Models were described for environmental studies. Follet-Dumoulin et al. described the use of maggots and contaminated meat to study the dissemination of C. parvum from insects. The use of the steroid methylprednisolone acetate was used to uniformly deliver the steroid and increase the number of oocysts per mouse (Miller and Schaefer).

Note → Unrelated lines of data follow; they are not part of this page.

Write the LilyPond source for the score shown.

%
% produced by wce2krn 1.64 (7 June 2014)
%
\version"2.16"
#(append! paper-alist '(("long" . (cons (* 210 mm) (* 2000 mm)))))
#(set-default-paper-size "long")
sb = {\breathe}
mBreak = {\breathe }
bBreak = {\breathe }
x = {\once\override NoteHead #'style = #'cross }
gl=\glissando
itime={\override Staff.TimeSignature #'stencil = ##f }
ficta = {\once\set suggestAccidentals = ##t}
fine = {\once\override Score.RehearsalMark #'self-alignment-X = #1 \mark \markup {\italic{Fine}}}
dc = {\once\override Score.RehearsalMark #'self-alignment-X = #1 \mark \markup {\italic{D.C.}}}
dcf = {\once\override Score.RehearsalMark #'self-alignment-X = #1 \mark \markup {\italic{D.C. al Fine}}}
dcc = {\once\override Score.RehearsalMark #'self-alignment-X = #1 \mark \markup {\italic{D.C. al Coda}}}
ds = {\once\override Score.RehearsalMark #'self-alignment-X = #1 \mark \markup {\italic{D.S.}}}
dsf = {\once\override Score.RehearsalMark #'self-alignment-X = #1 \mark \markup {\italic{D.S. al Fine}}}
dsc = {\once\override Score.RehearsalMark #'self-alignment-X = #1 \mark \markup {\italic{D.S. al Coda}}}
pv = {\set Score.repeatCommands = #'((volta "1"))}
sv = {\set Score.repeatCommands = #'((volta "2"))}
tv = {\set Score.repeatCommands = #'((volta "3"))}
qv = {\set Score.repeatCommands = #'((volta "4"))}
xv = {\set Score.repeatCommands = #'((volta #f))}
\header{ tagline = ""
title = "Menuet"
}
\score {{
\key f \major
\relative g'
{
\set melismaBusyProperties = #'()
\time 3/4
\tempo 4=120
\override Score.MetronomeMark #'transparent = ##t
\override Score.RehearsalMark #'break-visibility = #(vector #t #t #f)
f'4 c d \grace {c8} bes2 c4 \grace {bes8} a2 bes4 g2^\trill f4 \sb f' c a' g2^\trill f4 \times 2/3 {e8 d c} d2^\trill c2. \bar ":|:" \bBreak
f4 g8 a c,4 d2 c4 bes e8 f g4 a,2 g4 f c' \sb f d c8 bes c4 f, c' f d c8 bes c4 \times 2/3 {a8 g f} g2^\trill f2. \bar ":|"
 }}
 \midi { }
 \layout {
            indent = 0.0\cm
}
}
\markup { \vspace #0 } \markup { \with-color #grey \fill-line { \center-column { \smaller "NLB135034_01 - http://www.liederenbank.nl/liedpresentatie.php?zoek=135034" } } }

In another study (Phelps et al.) hydrogen peroxide was shown to inactivate C. parvum oocysts at a concentration of 0.025%. It was suggested that hydrogen peroxide could be used as an alternative to pasteurization in fruit juices.

IMMUNOLOGY

Susceptibility to infection was studied through the use of cytokine knockout mice. Four different knockout mice (IL-4, IL-10, IL-12 and CCR5) were infected C. parvum. IL-12 knockout mice were very susceptible to infection but recovered 3 weeks post infection. No infection was detected in IL-4 and IL-10 knockout mice. Modest infections were observed in CCR5 knockout mice with peak infections by day 8. The chemokine receptor, CCR5, is responsible for chemotaxis and lymphocyte activation in the gut. In another study, it was shown that C. parvum oocysts could be inactivated by different enterobacterial strains found in the feces of normal animal feces, indicating a role for bacterial flora in resistance to infection.

MOLECULAR BIOLOGY

Characterization of cryptosporidial genes and gene sequences has markedly increased in recent years and has the potential to identify new chemotherapeutic targets. The characterization of three thrombospondin-related adhesive proteins were described. This group of proteins has been shown to play a role in motility in other apicomplexans. O'Connor et al. presented a paper on the characterization of the Cpgp40/15 gene: a single copy gene with multiple transcripts resulting from alternate polyadenylation (purportedly responsible for message stabilization and regulation of gp40/15).

While advances in molecular biology and genotyping continue to be made, more basic research is needed in areas difficult to explore, such as biochemistry, physiology and immune response. Hopefully, insights into these basic areas of study will aid in the development of more efficacious therapeutics.